▸ **RECORDS FOR THE EXERCISE**:
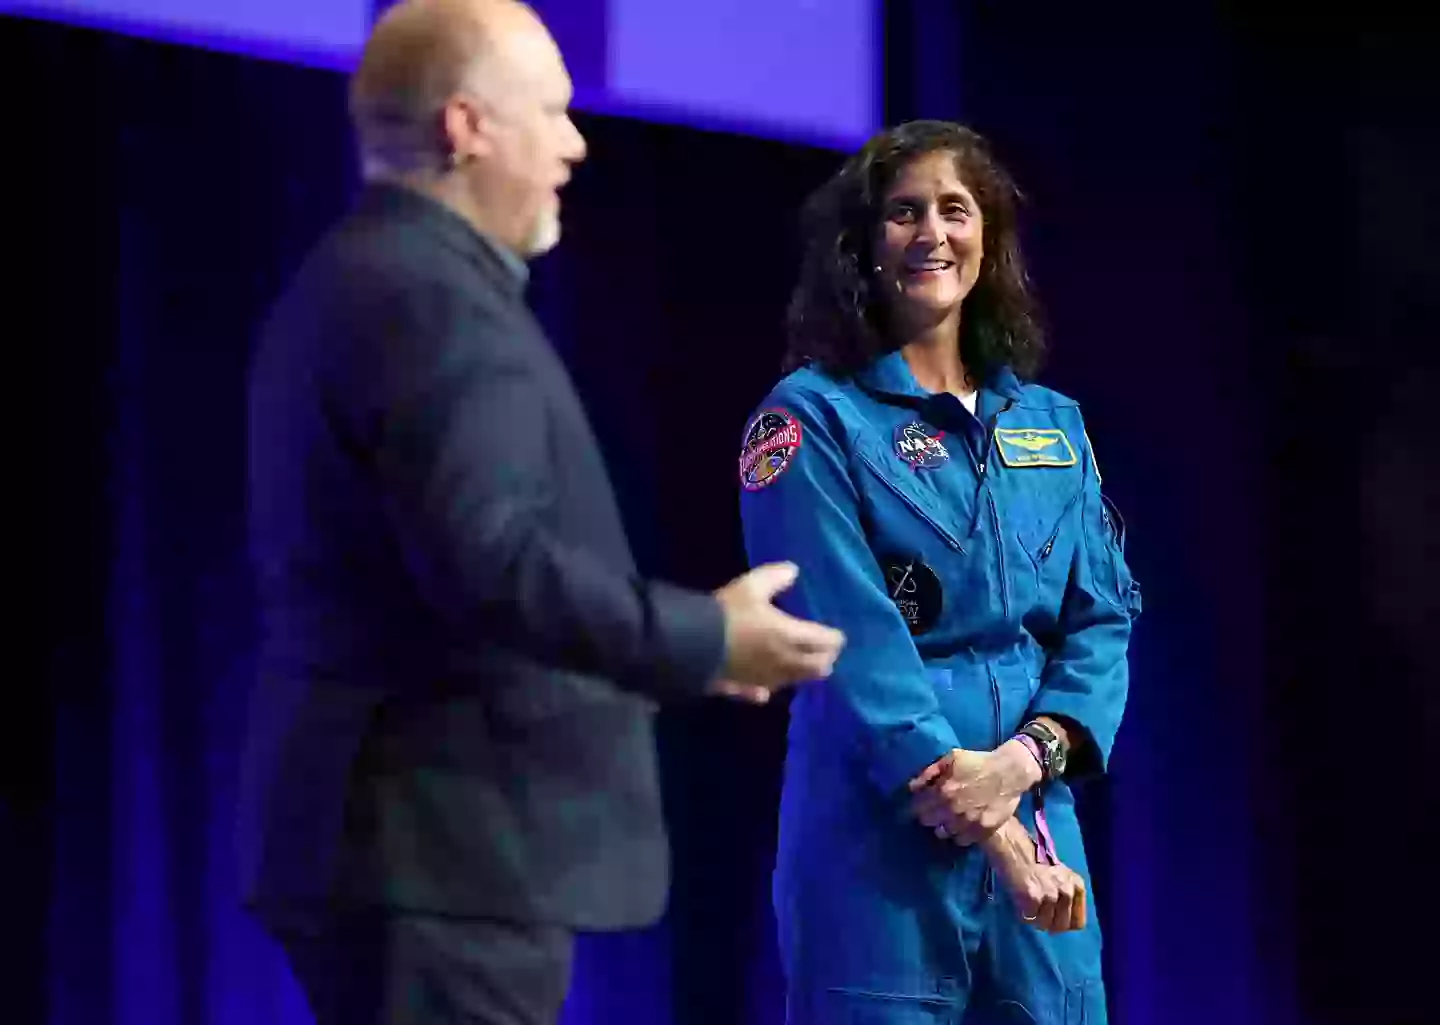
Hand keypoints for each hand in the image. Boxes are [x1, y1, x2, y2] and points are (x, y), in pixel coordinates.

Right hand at [710, 562, 844, 702]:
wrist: (693, 645)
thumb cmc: (727, 613)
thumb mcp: (751, 586)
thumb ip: (775, 577)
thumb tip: (793, 570)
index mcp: (791, 636)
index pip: (825, 642)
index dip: (834, 638)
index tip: (838, 634)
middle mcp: (785, 662)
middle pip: (817, 667)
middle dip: (825, 659)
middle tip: (827, 652)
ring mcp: (766, 680)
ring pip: (794, 682)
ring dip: (803, 675)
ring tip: (805, 668)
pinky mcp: (744, 689)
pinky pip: (761, 693)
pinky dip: (768, 690)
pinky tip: (765, 691)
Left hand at [907, 741, 1041, 844]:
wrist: (1009, 772)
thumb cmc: (978, 762)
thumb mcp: (951, 758)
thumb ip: (929, 772)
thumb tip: (912, 787)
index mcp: (943, 791)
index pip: (918, 808)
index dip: (915, 807)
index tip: (918, 806)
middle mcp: (953, 810)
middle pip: (928, 822)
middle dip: (928, 817)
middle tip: (933, 812)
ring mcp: (968, 822)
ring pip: (944, 834)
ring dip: (943, 827)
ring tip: (947, 820)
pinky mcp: (982, 831)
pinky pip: (962, 841)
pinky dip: (958, 835)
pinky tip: (961, 827)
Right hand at [981, 818, 1086, 932]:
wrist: (1012, 846)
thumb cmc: (1034, 859)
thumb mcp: (1059, 875)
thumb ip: (1064, 895)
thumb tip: (1061, 920)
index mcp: (1076, 885)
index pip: (1078, 922)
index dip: (1065, 923)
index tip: (1055, 920)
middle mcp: (1067, 891)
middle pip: (1061, 925)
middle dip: (1049, 924)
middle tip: (1038, 914)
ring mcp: (1050, 895)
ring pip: (1044, 924)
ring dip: (1035, 919)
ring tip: (1027, 905)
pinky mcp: (1033, 898)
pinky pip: (1028, 919)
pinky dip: (1023, 914)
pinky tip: (1019, 901)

▸ **YOUR ASSIGNMENT**:
Write out every line of the listing that holds the word "ring".

▸ **THE COMPLETED TASK**:
ring mcp: (766, 680)
ring pip: (794, 682)
ring dip: (803, 675)
ring tip: (805, 668)
ring mcp: (968, 822)
ring pip: (944, 834)
ring dip: (943, 827)
ring tip: (947, 820)
ring mcp: (1050, 895)
ring pip: (1044, 924)
ring dip: (1035, 919)
ring tip: (1027, 905)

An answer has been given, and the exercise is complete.